と妄想してしまうのである。大方の御叱責を俟つものである。] 

 

Sec. 7

   The second garden, on the north side, is my favourite, It contains no large growths. It is paved with blue pebbles, and its centre is occupied by a pondlet—a miniature lake fringed with rare plants, and containing a tiny island, with tiny mountains and dwarf peach-trees and pines and azaleas, some of which are perhaps more than a century old, though scarcely more than a foot high. Nevertheless, this work, seen as it was intended to be seen, does not appear to the eye in miniature at all. From a certain angle of the guest-room looking out upon it, the appearance is that of a real lake shore with a real island beyond it, a stone's throw away. So cunning the art of the ancient gardener who contrived all this, and who has been sleeping for a hundred years under the cedars of Gesshoji, that the illusion can be detected only from the zashiki by the presence of an ishidoro or stone lamp, upon the island. The size of the ishidoro betrays the false perspective, and I do not think it was placed there when the garden was made.

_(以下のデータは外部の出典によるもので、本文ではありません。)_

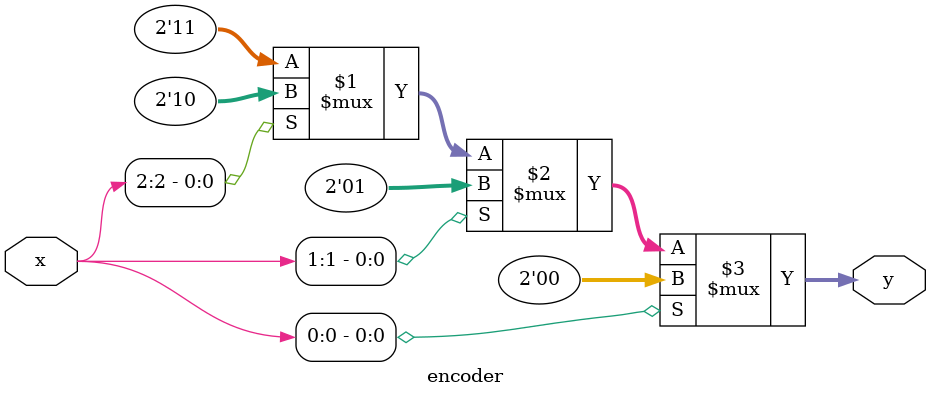
<source format=v>
module encoder
(
	input [3:0] x,
	output [1:0] y
);
assign y = (x[0]) ? 2'b00 : (x[1]) ? 2'b01 : (x[2]) ? 2'b10 : 2'b11; 
endmodule
</source>
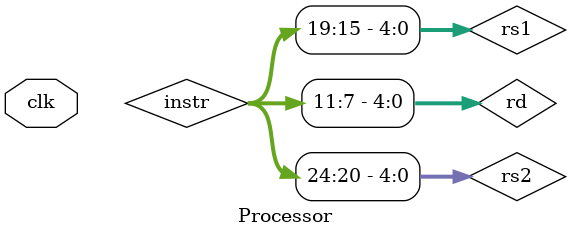
<source format=v>
module Processor(
  input clk
  );

  // Program counter
  reg  [31:0] pc_current;
  wire [31:0] pc_next;
     
  initial begin
    pc_current <= 0;
  end
 
  // Update to pc_next on rising clock
  always @(posedge clk)
  begin 
    pc_current <= pc_next;   
  end

  assign pc_next = pc_current + 4;
  
  // Instruction memory
  wire [31:0] instr;
  InstructionMemory im(
    .addr(pc_current),
    .instr(instr)
    ); 
  
  // Control Unit
  wire [3:0] alu_op;
  wire reg_write_en;
  wire alu_b_src;
  
  ControlUnit cu(
    .instr(instr),
    .alu_op(alu_op),
    .reg_write_en(reg_write_en),
    .alu_b_src(alu_b_src)
    );
  
  // Registers
  wire [4:0]  rd;
  wire [31:0] rd_value;
  wire [4:0]  rs1;
  wire [31:0] rs1_value;
  wire [4:0]  rs2;
  wire [31:0] rs2_value;
  
 
  // Map the register numbers to fields in the instruction 
  assign rs1    = instr[19:15];
  assign rs2    = instr[24:20];
  assign rd     = instr[11:7];
  
  Registers regs(
    .clk(clk),
    .reg_write_en(reg_write_en),
    .rd(rd), 
    .rd_value(rd_value),
    .rs1(rs1),
    .rs2(rs2),
    .rs1_value(rs1_value),
    .rs2_value(rs2_value)
    );
  
  // Immediate
  wire [31:0] immediate;
  
  Imm imm(
      .instr(instr),
      .imm(immediate)
      );
  
  // ALU
  wire [31:0] alu_out;
  wire [31:0] alu_b_value;
  
  assign alu_b_value = alu_b_src == 1 ? 
                       rs2_value : immediate;
  
  ALU alu(
    .a(rs1_value),
    .b(alu_b_value),
    .alu_op(alu_op),
    .result(alu_out) 
    );
  
  assign rd_value = alu_out;
endmodule
</source>
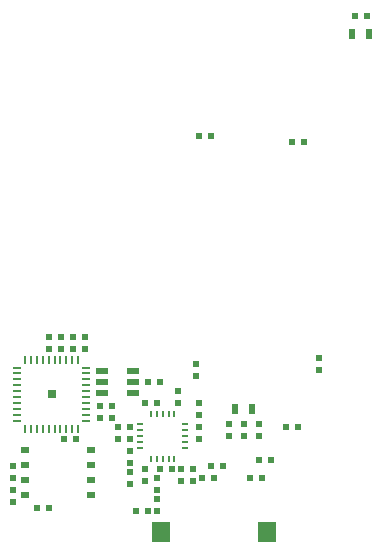
<source format=gbp>
G04 (created by PCBNEW-RS274X (2010-03-14)-final) date Mon 05 Jul 2010 05:23:50 PM EDT*
G01*
G70*
G90*
%MOIN*%
G04 Gerber Fmt 3.4, Leading zero omitted, Abs format*
%FSLAX34Y34*%
G04 APERTURE LIST*
%ADD10C,0.001000*%
%ADD11R,0.023600X0.019700*%
%ADD12R,0.019700X0.023600*%
%ADD13R,0.023600X0.035400*%
%ADD14R,0.059100X0.070900*%
%ADD15R,0.009800X0.023600*%
%ADD16R,0.023600X0.009800*%
%ADD17R,0.009800X0.025600*%
%ADD18R,0.025600X0.009800*%
%ADD19R,0.031500X0.031500*%
%ADD20R,0.042000X0.023600*%
%ADD21R,0.031500X0.019700*%
G04 APERTURE END LIST*
G54D10*
G54D11*
X25400Y-27397D03*
X25400Y-27003D03*
X26200Y-27397D03*
X26200Y-27003D03*
X25800Y-27397D03*
X25800Y-27003D03*
X25000Y-27003D03*
X25000Y-27397D03*
G54D12*
X25503Y-30400D03*
X25897Y-30400D03*
G54D11*
X26700Y-29303D03*
X26700Y-29697D03*
G54D12*
X28303Y-28500D03*
X28697Y-28500D03*
G54D11*
X27100Y-29697D03*
X27100Y-29303D03*
G54D12*
X27697Y-30000D03*
X27303Y-30000D03*
G54D11*
X27700Y-30803D03*
X27700Y-31197D03*
X28600Y-32097D03*
X28600Y-31703D03*
G54D12*
X28703Y-31400D03*
X29097Y-31400D03*
X29797Y-31400D03*
X29403Y-31400D03*
X29403Y-31800D03*
X29797Y-31800D03*
X30497Y-31700D03*
X30103Y-31700D03*
G54D11*
X28600Y-32403D03*
X28600Y-32797D03*
G54D12*
X28297Y-32800D03*
X27903Y-32800D03*
G54D11*
X27700Y-31897D03*
X27700Y-31503D03*
X28200Y-31797D03*
X28200Y-31403D03*
X29300Y-28803D03*
X29300Y-29197D03*
G54D12*
X28203Y-29200D03*
X28597Y-29200D03*
G54D11*
X31000Y-29903D03*
X31000Y-30297D03*
X32000Y-29903D03*
X32000Y-30297D03*
X31500Y-29903D03*
X31500Y-30297D03*
G54D12*
X30797Y-31300D03*
X30403Y-31300D03*
G54D11*
X29900Y-28297D03*
X29900Y-27903D03*
X30000Y-29203D03*
X30000Y-29597D03*
G54D12*
X35597Y-16300D03*
X35203Y-16300D03*
X32397Y-31100D03*
X32003Y-31100D03*
X32097Y-31700D03*
X31703Y-31700D03*
X27303Y-30400D03*
X27697Y-30400D03*
G54D11*
X30000Y-30397D03*
X30000Y-30003D03*
G54D12*
X33497Y-20500D03*
X33103Y-20500D03*
X30397Y-20300D03*
X30003Y-20300D03*
G54D11*
X23800Y-31697D03*
X23800Y-31303D03*
G54D12*
X24603Y-32700D03*
X24997Y-32700D03*
G54D11*
X23800Y-32103D03*
X23800Y-32497D03*
X34000Y-28097D03*
X34000Y-27703D03*
G54D13*
X31795Y-29400D03*
X31205Y-29400D03*
X35105Y-16900D03*
X35695Y-16900D03*
G54D14*
X28729Y-33500D03*
X32272Y-33500D03*
G54D15*
X28800Y-29552D03*
X28603Y-29552D03*
X28406Y-29552D03*
X28997Y-29552D03*
X29194Y-29552D03*
X28406Y-31048D03*
X28603Y-31048D03*
X28800Y-31048D03*
X28997Y-31048D03*
X29194Y-31048D03*
G54D16*
X28052Y-30300D03*
X28052Y-30497D03*
X28052Y-30694D03*
X28052Y-30103D03*
X28052Y-29906D03*
X29548Y-30300D03*
X29548Y-30497D03*
X29548Y-30694D03*
X29548Y-30103D03*
X29548Y-29906D03*
G54D17*
X24214Y-27748D03*
X24411Y-27748D03*
X24608Y-27748D03*
X24805Y-27748D03*
X25002Y-27748D03*
X25198Y-27748D03*
X25395Y-27748D03*
X25592Y-27748D03*
X25789Y-27748D03*
X25986Y-27748D03*
X25986Y-30052D03*
X25789Y-30052D03*
X25592Y-30052D03*
X25395Y-30052D03*
X25198Y-30052D03*
X25002Y-30052D03*
X24805Y-30052D03*
X24608Y-30052D03*
X24411Y-30052D03*
X24214Y-30052D03*
G54D18*
X26252Y-28014D03*
X26252Y-28211D03*
X26252Y-28408D03*
X26252Y-28605D03*
X26252Y-28802D03*
X26252Y-28998D03*
X26252Y-29195D03*
X26252Y-29392D03*
X26252Y-29589D03*
X26252Y-29786D03*
X23948Y-29786D03*
X23948Y-29589D03*
X23948Y-29392D03*
X23948Y-29195D03*
X23948Y-28998D03*
X23948Y-28802D03*
X23948Y-28605D03*
X23948Y-28408D03*
X23948Y-28211D03*
X23948Y-28014D03*
G54D19*
X25100Y-28900D03*
G54D20*
X26788Y-28874D03*
X26788Y-28500D03*
X26788Y-28126D03*
X27812Y-28126D03*
X27812Y-28500D03*
X27812Y-28874D03*
G54D21*
X24198Y-32250D03*
X24198Y-31750D03*
X24198Y-31250D03*
X24198Y-30750D03*
X26402Y-30750D03*
X26402Y-31250D03*
X26402Y-31750D03*
X26402Y-32250D03*
G54D12*
X33297Y-30000D03*
X32903Y-30000D03*
M02*

</source>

   Here and there at the edge of the pond, and almost level with the water, are placed large flat stones, on which one may either stand or squat, to watch the lacustrine population or to tend the water-plants. There are beautiful water-lilies, whose bright green leaf-disks float oilily upon the surface (Nuphar Japonica), and many lotus plants of two kinds, those which bear pink and those which bear pure white flowers. There are iris plants growing along the bank, whose blossoms are prismatic violet, and there are various ornamental grasses and ferns and mosses. But the pond is essentially a lotus pond; the lotus plants make its greatest charm. It is a delight to watch every phase of their marvellous growth, from the first unrolling of the leaf to the fall of the last flower. On rainy days, especially, the lotus plants are worth observing. Their great cup- shaped leaves, swaying high above the pond, catch the rain and hold it a while; but always after the water in the leaf reaches a certain level the stem bends, and empties the leaf with a loud plash, and then straightens again. Rain-water upon a lotus-leaf is a favourite subject with Japanese metal-workers, and metalwork only can reproduce the effect, for the motion and colour of water moving upon the green oleaginous surface are exactly those of quicksilver.